From the line with "中国市场的本土化实践印证了这种战略的有效性。通过上海研" through the line with "Selection Process", repeat the entries verbatim, both end lines included, and add nothing.

##### Data to examine

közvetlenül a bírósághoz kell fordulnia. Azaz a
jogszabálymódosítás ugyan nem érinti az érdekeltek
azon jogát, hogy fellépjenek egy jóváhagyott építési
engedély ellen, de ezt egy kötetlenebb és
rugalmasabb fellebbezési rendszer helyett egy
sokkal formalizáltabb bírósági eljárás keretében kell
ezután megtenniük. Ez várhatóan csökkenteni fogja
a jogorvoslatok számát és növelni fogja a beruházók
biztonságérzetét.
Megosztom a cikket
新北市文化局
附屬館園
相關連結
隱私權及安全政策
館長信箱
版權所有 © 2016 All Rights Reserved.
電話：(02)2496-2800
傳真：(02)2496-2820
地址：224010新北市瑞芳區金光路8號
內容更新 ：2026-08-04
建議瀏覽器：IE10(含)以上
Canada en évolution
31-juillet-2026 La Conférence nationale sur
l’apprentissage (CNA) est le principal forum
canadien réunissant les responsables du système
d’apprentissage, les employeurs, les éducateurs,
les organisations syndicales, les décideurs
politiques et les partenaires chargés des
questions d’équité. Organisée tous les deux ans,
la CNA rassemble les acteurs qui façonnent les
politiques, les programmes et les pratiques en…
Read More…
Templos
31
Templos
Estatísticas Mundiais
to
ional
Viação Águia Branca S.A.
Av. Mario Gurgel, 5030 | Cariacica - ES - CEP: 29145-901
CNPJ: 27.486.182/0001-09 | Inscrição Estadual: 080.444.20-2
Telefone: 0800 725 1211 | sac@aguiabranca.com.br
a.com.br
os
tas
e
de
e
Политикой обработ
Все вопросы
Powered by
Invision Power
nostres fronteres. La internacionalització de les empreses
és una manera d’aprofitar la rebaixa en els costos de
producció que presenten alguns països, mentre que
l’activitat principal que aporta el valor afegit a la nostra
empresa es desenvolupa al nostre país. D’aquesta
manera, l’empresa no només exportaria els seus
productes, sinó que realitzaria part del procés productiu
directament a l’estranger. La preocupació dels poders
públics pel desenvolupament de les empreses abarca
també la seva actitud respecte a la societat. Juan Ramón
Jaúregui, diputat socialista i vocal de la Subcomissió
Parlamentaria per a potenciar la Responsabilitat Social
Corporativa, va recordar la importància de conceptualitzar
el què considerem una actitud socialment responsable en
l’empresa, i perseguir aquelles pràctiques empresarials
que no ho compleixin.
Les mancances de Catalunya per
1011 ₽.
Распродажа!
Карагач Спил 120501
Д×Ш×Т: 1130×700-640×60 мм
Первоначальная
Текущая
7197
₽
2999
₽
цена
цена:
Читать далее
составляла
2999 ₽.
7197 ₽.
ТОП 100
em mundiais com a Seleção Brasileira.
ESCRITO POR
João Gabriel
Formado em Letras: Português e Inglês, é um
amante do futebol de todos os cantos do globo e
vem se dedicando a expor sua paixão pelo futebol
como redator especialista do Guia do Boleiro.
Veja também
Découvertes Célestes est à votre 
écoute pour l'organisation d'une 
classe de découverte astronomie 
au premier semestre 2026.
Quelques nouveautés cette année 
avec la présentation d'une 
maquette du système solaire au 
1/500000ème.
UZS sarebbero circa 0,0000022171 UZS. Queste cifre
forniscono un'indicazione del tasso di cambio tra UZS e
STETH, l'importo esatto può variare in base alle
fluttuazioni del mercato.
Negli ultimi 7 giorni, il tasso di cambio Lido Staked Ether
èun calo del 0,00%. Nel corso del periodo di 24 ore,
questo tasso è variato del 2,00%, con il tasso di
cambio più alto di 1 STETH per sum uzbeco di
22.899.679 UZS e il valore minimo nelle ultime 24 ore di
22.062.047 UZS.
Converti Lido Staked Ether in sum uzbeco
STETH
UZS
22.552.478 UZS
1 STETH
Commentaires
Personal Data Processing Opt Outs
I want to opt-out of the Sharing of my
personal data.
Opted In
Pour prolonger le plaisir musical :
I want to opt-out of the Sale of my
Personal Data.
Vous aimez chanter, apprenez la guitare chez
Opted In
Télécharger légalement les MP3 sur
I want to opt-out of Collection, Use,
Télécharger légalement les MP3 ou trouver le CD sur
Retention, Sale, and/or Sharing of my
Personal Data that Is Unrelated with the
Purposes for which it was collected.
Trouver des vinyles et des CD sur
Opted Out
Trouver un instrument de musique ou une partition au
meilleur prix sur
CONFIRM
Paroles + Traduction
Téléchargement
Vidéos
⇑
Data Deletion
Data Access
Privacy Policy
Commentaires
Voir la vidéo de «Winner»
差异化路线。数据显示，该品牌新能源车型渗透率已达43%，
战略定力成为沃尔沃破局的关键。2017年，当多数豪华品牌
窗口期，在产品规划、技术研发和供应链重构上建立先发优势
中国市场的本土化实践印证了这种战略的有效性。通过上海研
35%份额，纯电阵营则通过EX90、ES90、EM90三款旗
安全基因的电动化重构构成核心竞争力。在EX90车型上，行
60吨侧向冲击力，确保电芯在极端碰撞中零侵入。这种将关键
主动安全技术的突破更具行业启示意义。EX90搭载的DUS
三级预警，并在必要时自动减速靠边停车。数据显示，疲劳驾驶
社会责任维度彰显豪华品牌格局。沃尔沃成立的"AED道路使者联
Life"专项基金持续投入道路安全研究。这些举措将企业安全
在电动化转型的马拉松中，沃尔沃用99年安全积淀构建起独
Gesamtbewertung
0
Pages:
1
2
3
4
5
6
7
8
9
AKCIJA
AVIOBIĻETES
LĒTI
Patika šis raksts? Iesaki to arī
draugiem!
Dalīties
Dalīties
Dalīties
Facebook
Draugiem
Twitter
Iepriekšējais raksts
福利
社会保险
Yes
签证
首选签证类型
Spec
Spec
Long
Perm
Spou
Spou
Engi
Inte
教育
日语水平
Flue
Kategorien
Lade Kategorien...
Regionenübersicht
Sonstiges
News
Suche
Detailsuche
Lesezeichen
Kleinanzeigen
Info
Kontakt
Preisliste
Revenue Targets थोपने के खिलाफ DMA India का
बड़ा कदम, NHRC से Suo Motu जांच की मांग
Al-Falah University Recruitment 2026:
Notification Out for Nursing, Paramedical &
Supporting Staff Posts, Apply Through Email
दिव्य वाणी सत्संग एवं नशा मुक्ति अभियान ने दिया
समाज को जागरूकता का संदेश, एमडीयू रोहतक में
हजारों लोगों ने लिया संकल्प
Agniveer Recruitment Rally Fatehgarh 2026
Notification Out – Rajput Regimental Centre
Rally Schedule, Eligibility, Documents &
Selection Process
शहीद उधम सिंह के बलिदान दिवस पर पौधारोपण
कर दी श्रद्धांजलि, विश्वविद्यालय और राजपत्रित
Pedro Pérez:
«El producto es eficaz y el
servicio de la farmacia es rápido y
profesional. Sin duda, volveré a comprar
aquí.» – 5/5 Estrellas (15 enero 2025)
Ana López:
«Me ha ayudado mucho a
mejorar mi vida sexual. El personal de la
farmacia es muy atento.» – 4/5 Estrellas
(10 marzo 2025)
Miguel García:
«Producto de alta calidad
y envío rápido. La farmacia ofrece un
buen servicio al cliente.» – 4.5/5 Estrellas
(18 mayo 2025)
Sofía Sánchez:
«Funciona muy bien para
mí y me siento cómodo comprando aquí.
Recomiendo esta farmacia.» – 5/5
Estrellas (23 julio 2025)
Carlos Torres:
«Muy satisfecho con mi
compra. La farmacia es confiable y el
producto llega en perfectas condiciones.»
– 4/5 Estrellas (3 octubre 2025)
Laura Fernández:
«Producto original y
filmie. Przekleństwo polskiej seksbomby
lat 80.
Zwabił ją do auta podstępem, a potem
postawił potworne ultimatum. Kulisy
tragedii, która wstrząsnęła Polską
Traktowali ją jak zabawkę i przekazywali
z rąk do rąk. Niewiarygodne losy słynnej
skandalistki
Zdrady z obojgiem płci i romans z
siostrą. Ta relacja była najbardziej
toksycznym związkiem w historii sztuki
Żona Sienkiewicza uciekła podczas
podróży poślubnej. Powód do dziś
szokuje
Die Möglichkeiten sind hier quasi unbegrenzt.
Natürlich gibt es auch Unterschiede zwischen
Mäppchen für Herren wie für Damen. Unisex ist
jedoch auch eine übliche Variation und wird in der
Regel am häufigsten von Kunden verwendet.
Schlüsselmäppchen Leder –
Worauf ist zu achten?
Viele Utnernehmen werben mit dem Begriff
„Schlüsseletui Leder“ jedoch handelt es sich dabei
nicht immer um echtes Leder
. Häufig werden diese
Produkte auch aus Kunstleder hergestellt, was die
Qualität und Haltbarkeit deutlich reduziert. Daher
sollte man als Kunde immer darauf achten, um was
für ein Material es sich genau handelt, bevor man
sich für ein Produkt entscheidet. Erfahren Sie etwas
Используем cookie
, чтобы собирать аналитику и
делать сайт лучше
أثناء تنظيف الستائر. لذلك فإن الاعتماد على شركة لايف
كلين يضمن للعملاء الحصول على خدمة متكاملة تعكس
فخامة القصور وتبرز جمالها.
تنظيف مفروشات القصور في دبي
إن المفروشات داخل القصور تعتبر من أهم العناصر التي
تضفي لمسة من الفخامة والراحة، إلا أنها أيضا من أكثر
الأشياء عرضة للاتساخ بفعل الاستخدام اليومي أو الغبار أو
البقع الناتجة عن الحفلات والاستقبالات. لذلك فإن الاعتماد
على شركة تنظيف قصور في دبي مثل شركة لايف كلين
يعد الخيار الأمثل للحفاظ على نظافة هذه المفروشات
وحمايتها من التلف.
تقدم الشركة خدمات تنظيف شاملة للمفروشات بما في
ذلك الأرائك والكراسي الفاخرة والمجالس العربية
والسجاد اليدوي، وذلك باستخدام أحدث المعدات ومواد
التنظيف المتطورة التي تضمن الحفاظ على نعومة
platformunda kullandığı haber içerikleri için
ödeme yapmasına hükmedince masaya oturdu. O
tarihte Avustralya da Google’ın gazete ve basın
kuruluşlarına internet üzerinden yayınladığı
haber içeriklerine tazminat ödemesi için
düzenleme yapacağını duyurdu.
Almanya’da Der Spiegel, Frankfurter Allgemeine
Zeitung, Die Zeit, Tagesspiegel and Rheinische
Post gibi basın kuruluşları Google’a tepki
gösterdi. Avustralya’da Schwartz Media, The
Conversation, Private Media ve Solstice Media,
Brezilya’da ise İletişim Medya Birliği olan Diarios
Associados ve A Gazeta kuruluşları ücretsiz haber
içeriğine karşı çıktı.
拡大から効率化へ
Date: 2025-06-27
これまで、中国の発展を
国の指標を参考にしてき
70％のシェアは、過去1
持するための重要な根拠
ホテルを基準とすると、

##########

The completed task.
中国市场的本土化实践印证了这种战略的有效性。通过上海研
35%份额，纯电阵营则通过EX90、ES90、EM90三款旗
安全基因的电动化重构构成核心竞争力。在EX90车型上，行
60吨侧向冲击力，确保电芯在极端碰撞中零侵入。这种将关键
主动安全技术的突破更具行业启示意义。EX90搭载的DUS
三级预警，并在必要时自动减速靠边停车。数据显示，疲劳驾驶
社会责任维度彰显豪华品牌格局。沃尔沃成立的"AED道路使者联
Life"专项基金持续投入道路安全研究。这些举措将企业安全
在电动化转型的马拉松中，沃尔沃用99年安全积淀构建起独
Gesamtbewertung
0
Pages:
1
2
3
4
5
6
7
8
9
AKCIJA
AVIOBIĻETES
LĒTI
Patika šis raksts? Iesaki to arī
draugiem!
Dalīties
Dalīties
Dalīties
Facebook
Draugiem
Twitter
Iepriekšējais raksts
福利
社会保险
Yes
签证
首选签证类型
Spec
Spec
Long
Perm
Spou
Spou
Engi
Inte
教育
日语水平
Flue
Kategorien
Lade Kategorien...
Regionenübersicht
Sonstiges
News
Suche
Detailsuche
Lesezeichen
Kleinanzeigen
Info
Kontakt
Preisliste
Revenue Targets थोपने के खिलाफ DMA India का
बड़ा कदम, NHRC से Suo Motu जांच की मांग
Al-Falah University Recruitment 2026:
Notification Out for Nursing, Paramedical &
Supporting Staff Posts, Apply Through Email
दिव्य वाणी सत्संग एवं नशा मुक्ति अभियान ने दिया
समाज को जागरूकता का संदेश, एमडीयू रोहतक में
हजारों लोगों ने लिया संकल्प
Agniveer Recruitment Rally Fatehgarh 2026
Notification Out – Rajput Regimental Centre
Rally Schedule, Eligibility, Documents &
Selection Process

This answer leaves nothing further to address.